EPIC Poetry Group: Poet’s Corner — Mending, My Summer Vacation, Sacagawea The Navigator

My Edmonds News is pleased to present the latest installment of Poet’s Corner, presented by the Edmonds-based EPIC Poetry Group.

MENDING

How you spit and slick the thread
And twist the knot into the end,
Dip and catch the loop you made
Like a swallow diving through a hoop

Then bind the edges up into a row
Like a fence between the sweater fields
Purling up against the knitted edge
With stitches even as a tractor tread.

The furrow takes a detour down
A shallow and mysterious cave,
The pocket with its incidental loss,
The major reason for the needlework.

An earring or a button or a coin
Or an important key that slithered out
No longer vanish onto passing paths.
Your blanket stitch hems up the odd escape.
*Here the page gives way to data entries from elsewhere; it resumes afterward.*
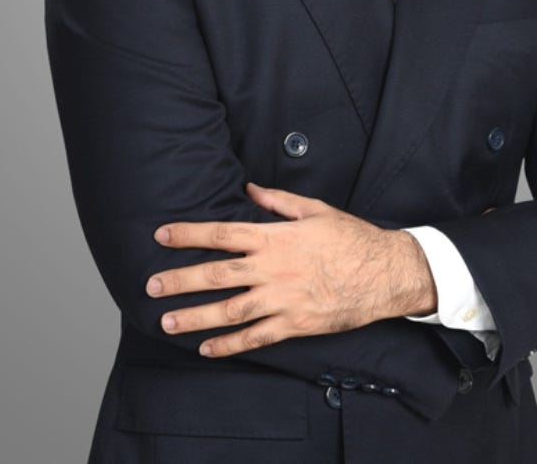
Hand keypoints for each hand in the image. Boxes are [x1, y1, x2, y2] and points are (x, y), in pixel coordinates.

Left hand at [146, 183, 437, 357]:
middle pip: (217, 275)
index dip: (189, 234)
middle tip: (151, 286)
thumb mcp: (315, 210)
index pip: (222, 234)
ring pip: (230, 311)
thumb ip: (279, 201)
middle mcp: (273, 269)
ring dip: (195, 317)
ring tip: (167, 322)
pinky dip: (229, 345)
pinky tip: (207, 348)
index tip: (161, 236)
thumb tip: (249, 188)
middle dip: (180, 280)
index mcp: (276, 237)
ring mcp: (283, 300)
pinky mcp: (295, 324)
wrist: (385, 273)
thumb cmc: (351, 237)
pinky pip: (256, 338)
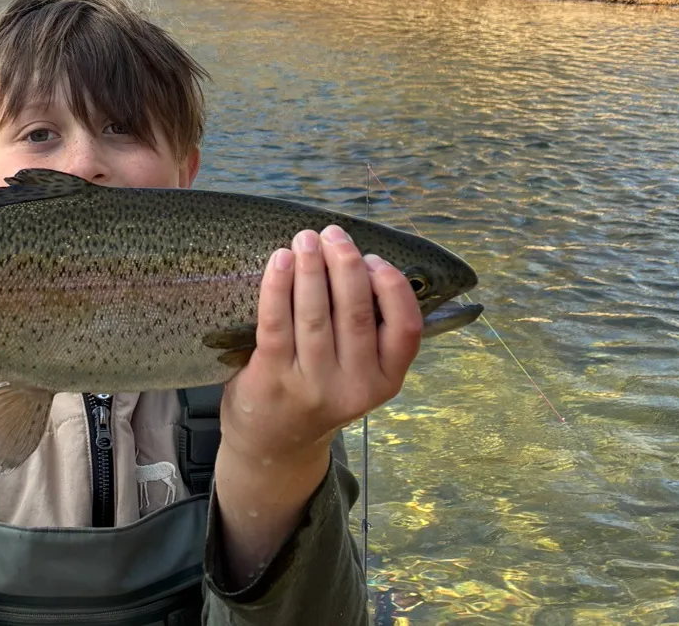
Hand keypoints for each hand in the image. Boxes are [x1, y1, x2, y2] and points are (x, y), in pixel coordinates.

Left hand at [212, 224, 422, 585]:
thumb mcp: (361, 374)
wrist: (275, 444)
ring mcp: (312, 385)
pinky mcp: (273, 379)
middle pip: (357, 314)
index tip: (374, 258)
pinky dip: (278, 286)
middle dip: (346, 265)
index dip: (393, 288)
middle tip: (334, 234)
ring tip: (306, 238)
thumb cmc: (320, 390)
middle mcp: (354, 387)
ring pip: (316, 315)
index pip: (405, 330)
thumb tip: (359, 258)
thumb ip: (370, 330)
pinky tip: (280, 260)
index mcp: (386, 381)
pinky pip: (276, 323)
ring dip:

Now when I bunch my hands up into them
For warmth or for the comfort of their lair,
I feel your hands, sure in their handiwork,
As if my hand held yours inside those dens.

Kristina Stapleton

~ ~ ~ ~

MY SUMMER VACATION

We dreamed of bikes and swimming at the beach
While making heaping piles of withered weeds
To rescue bean plants from the strangled field,
Weeds popping up from clusters of pink seeds.

By making heaping piles of withered weeds
Each day restores the blankness of the rows.
Weeds popping up from clusters of pink seeds
Return, like manna in the night they grow.
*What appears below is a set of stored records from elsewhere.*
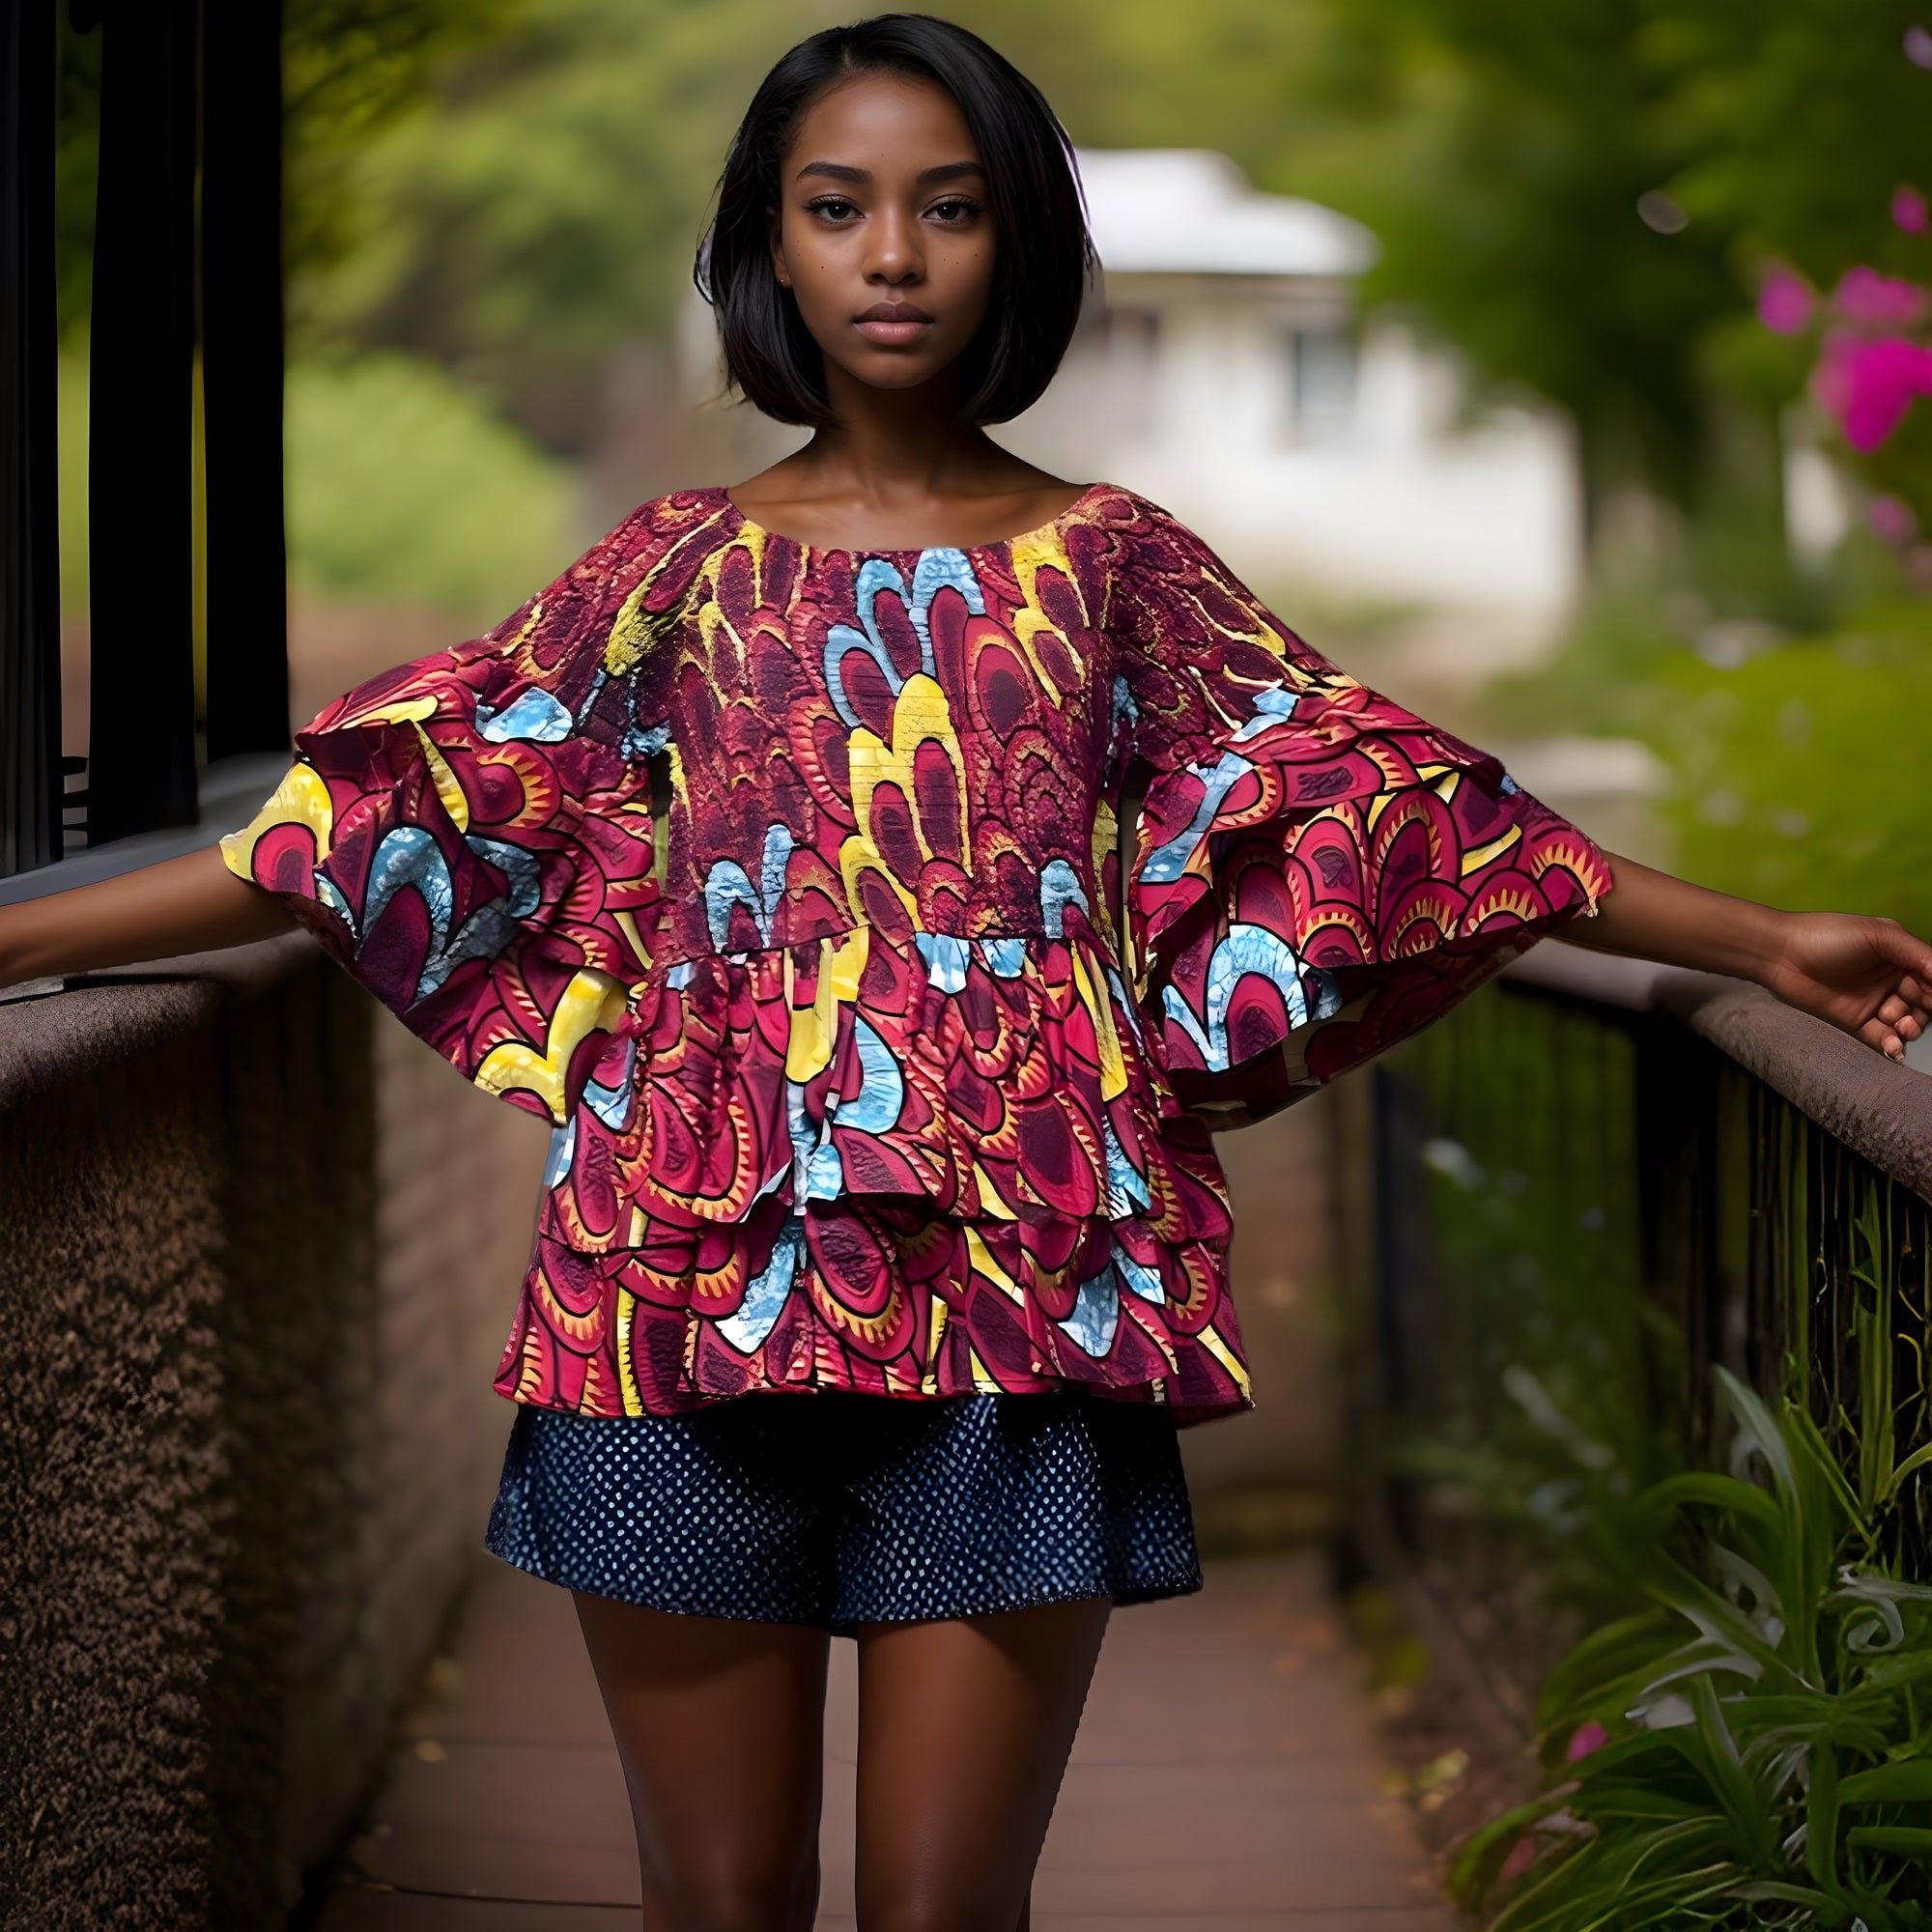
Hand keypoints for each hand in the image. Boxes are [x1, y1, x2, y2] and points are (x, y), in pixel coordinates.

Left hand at [1759, 912, 1931, 1062]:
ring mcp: (1873, 1002)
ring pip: (1906, 1023)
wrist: (1781, 954)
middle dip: (1925, 1011)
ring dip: (1910, 1029)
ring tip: (1902, 1027)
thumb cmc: (1828, 936)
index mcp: (1900, 956)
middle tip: (1912, 1014)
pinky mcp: (1855, 1022)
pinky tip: (1893, 1046)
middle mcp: (1890, 980)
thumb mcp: (1879, 935)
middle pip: (1923, 1003)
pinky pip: (1881, 1038)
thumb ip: (1916, 953)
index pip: (1931, 977)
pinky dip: (1892, 1044)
Each day restores the blankness of the rows
And then again, the weeds invade in waves,
Return like manna in the night. They grow
More like a crop than lettuce, squash or kale.
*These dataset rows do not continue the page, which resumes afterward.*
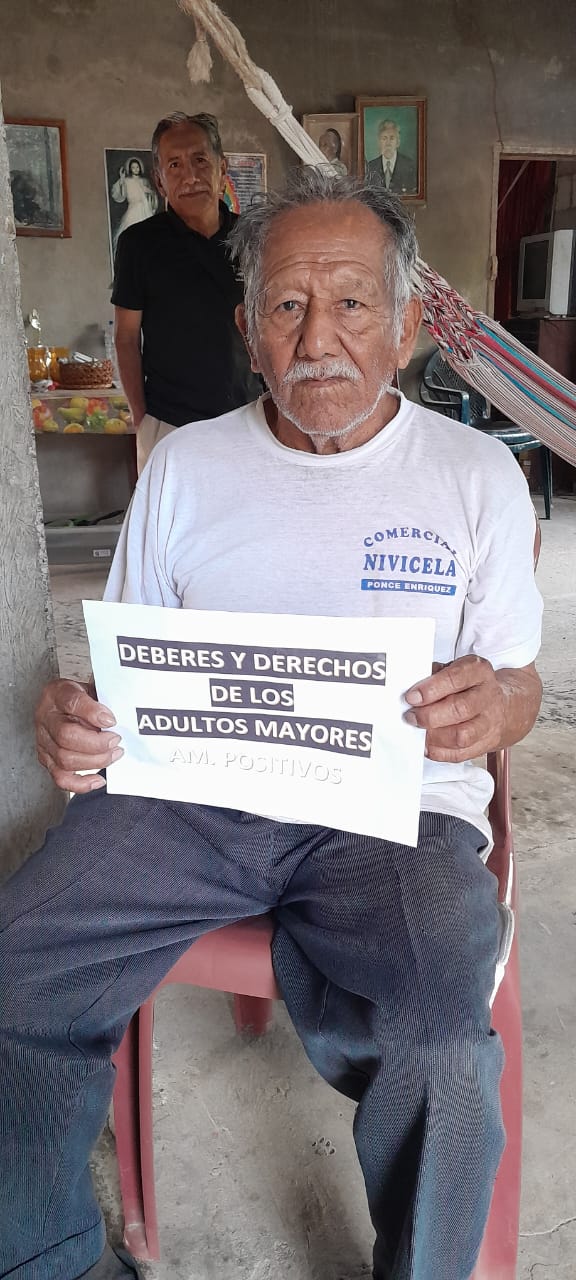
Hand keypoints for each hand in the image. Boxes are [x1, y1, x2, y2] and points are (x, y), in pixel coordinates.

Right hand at [35, 678, 123, 793]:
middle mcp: (46, 717)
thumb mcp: (94, 687)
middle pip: (65, 736)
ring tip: (113, 754)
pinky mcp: (47, 759)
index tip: (111, 720)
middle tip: (116, 740)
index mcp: (57, 693)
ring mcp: (44, 740)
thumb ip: (104, 700)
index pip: (72, 702)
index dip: (93, 713)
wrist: (67, 704)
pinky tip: (98, 779)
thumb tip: (118, 719)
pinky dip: (81, 783)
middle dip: (96, 743)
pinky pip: (60, 778)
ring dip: (94, 761)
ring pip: (64, 759)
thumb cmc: (84, 697)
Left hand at [404, 656, 505, 762]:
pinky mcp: (486, 744)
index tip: (412, 697)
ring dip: (434, 736)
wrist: (501, 705)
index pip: (456, 678)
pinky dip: (439, 752)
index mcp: (479, 671)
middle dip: (430, 715)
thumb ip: (433, 675)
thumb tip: (409, 686)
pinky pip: (461, 754)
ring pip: (462, 735)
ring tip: (419, 731)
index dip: (431, 689)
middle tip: (411, 716)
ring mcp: (489, 722)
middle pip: (460, 709)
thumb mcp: (454, 669)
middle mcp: (488, 696)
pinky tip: (427, 744)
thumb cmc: (470, 685)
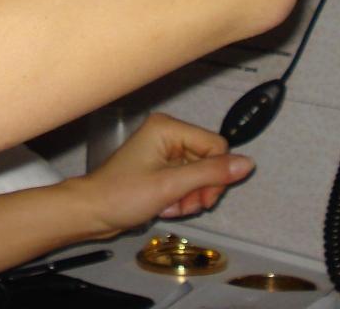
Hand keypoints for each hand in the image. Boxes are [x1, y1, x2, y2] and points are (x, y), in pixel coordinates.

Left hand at [68, 112, 253, 235]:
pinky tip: (166, 206)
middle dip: (201, 189)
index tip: (203, 197)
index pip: (216, 146)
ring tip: (171, 207)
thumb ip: (211, 174)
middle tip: (184, 204)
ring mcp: (164, 151)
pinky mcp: (161, 167)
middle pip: (209, 161)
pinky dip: (181, 198)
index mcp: (168, 128)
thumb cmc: (122, 195)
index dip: (215, 175)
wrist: (93, 212)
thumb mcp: (171, 186)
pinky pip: (186, 181)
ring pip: (199, 175)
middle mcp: (167, 134)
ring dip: (191, 197)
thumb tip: (247, 163)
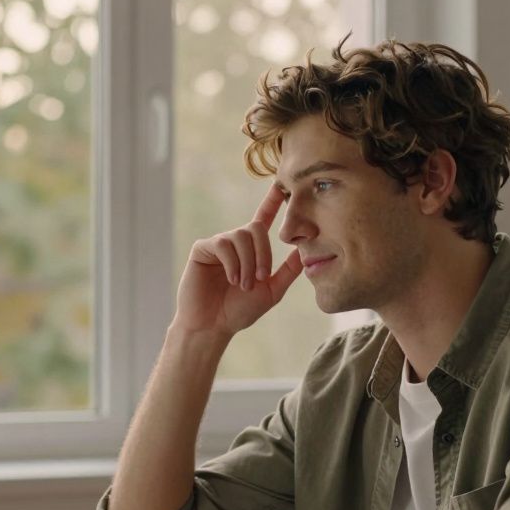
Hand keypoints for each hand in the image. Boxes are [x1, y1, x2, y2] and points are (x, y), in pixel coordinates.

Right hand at [173, 185, 303, 337]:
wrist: (213, 326)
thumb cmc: (239, 311)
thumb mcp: (272, 290)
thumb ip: (288, 270)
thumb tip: (307, 250)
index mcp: (251, 249)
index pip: (263, 218)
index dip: (272, 200)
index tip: (281, 184)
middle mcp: (234, 242)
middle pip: (255, 228)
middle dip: (263, 253)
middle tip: (260, 278)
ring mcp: (218, 244)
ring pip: (240, 236)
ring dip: (247, 263)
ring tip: (244, 284)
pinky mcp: (202, 249)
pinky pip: (223, 244)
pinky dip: (233, 263)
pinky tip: (232, 279)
And then again, the weeds invade in waves
Plus raspberries, with ever-bearing stems-
More like a crop than lettuce, squash or kale.
We ate our fill until we hated them.

Plush raspberries with ever-bearing stems-
We plucked them, plucked them, plucked away the days.
We ate our fill until we hated them.
The garden was our prison, was our cage.

We plucked them, plucked them, plucked away the days
To rescue bean plants from the strangled field
The garden was our prison, was our cage.
We dreamed of bikes and swimming at the beach.

Kristina Stapleton

~ ~ ~ ~

SACAGAWEA THE NAVIGATOR

Don’t go around saying the world owes you a living.

~Sacagawea

 

Yes, she was kidnapped, but at the same

Time no, she wasn’t the thin but buxom slave
Brought along as a silent scullery maid.

She was plump and humorous.
Her infant baby was a bonus.

She sang. She knew a lot they didn’t know.
Her jokes kept up their lows.

They understood the angle of her taunts
Even when they didn’t know her tongue.

They suffered her disgust at their mistakes
While she put tough things right.  They ate

What she gleaned off the land when
Provisions not lost at the riverbend

Were exhausted but for tallow candles.
She taught them by example

To enjoy the worst of weather,
To let it knit them all together,

that only fools complain.

Kristina Stapleton

~ ~ ~ ~

Kristina Stapleton is hunkered down in Edmonds for the duration of the pandemic along with her guitar playing husband Billy. Thanks to zoom, she still gets to attend the EPIC Writers Group.